L’année 2019 s’est ouverte sur une surchauffe sur le marché des denrées alimentaires de grande consommation, aussi bien pour ce qui est des produits du cru que pour ceux de l’agro-industrie. Après avoir été contenus tant bien que mal pendant quelques après les « émeutes de la faim » de février 2008, les prix repartent à la hausse à une vitesse qui est telle que, si rien n’est fait dans l’urgence par les autorités publiques, l’inflation pourrait, dans un avenir très proche, devenir asphyxiante pour les ménages camerounais, pauvres dans leur immense majorité. Les causes principales régulièrement invoquées pour expliquer l’envolée des prix sur le marché sont le coût du transport,  jugé très élevé depuis la hausse du carburant à la pompe en 2014, et la sécheresse. Autre facteur et non des moindres, c’est l’exportation vers les pays voisins, notamment la Guinée équatoriale et le Gabon, des vivres produits au Cameroun, alors même qu’il n’y a pas de signe de surabondance de la production. Les vivres ne font certes pas partie des produits dont les prix sont homologués, mais, il faudrait tout de même un minimum de contrôle pour limiter la spéculation sauvage. Des efforts ont été faits par les pouvoirs publics pour maintenir à un niveau raisonnable le coût de la vie.

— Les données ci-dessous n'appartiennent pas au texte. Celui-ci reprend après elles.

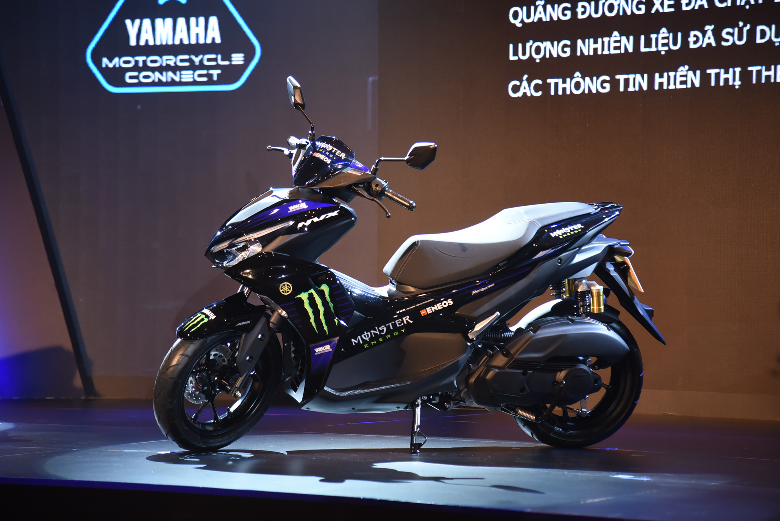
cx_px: 390
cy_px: 260
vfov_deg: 14.0
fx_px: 2124
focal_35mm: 98
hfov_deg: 20.8
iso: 1600
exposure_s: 1/100
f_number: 4
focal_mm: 98
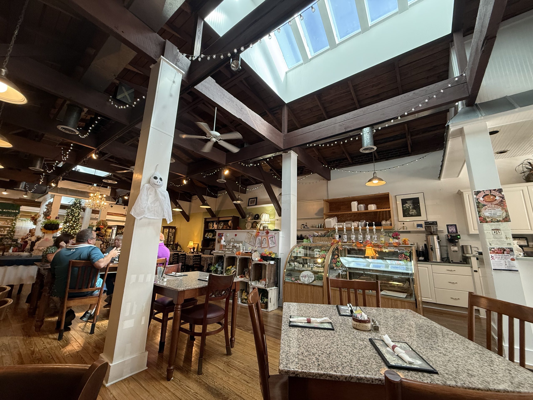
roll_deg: -2.3
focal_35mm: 14
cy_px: 200
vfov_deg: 85.7
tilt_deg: +12.8
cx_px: 266
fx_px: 216
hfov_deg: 102.1
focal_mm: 2.22
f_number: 2.2
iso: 250
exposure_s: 1/60
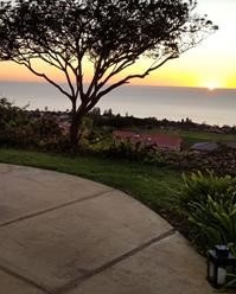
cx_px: 38
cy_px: 135
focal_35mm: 46
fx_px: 401
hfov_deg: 31.7
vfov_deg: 40.3
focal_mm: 4.25
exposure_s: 1/207
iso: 50
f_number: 1.7
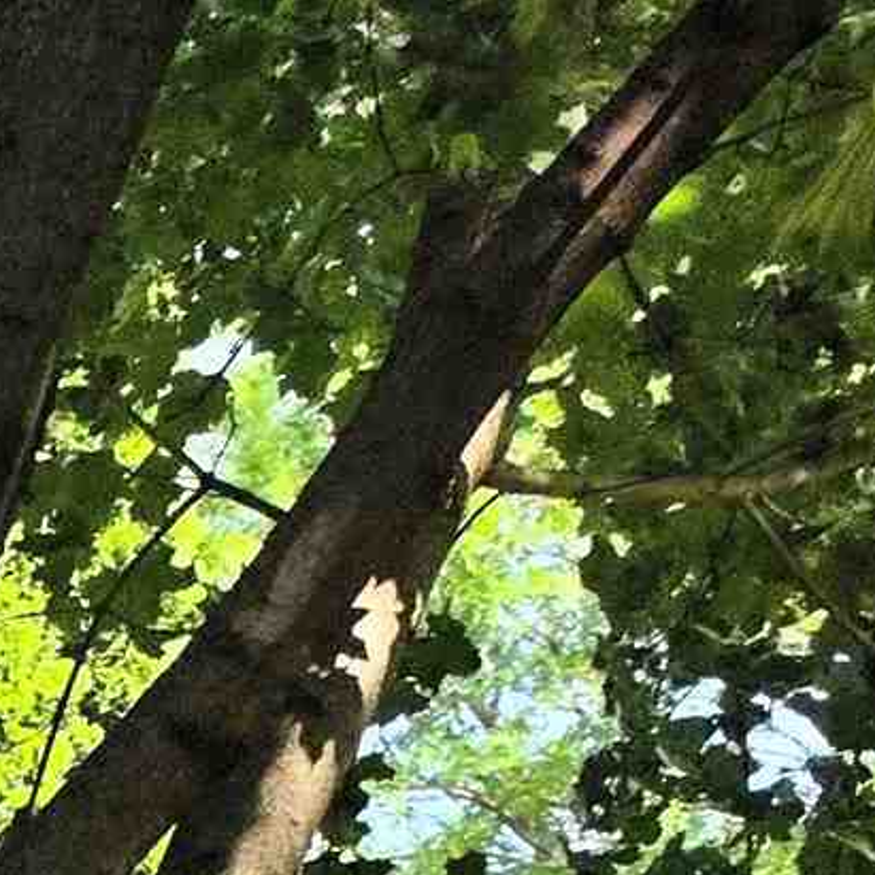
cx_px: -2329
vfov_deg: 9.8
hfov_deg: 8.2
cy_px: 2246
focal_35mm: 152
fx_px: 4347
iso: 64
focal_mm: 6.5
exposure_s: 1/3229
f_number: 1.4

>> Lire aussi – La bourse des matières premières agricoles aux oubliettes


Créée le 1er février 2011 par décret présidentiel, la Mission de régulation des approvisionnements des produits de grande consommation (Mirap) était chargée, en tant que structure d’alerte, de l’achat, de l’importation et du stockage des produits dits de grande consommation, en vue d’un approvisionnement du marché dans de meilleures conditions. A ce titre, elle était censée procéder à l’achat de ces denrées à des meilleurs prix, afin de constituer des stocks de sécurité, soit directement, soit par l’intermédiaire de prestataires, etc. Malheureusement, elle n’a pas été à la hauteur des attentes des consommateurs. Plus grave, elle n’a jamais procédé à la moindre importation des produits de grande consommation de son portefeuille. Or, c’est dans ce segment-là qu’elle est le plus attendue. Dans son cahier de charges, la Mirap devait implanter 20 marchés témoins périodiques dans les principales métropoles que sont Yaoundé et Douala, soit 10 par ville, et deux dans chacun des huit autres chefs-lieux de régions. A ce jour, ces marchés sont rares.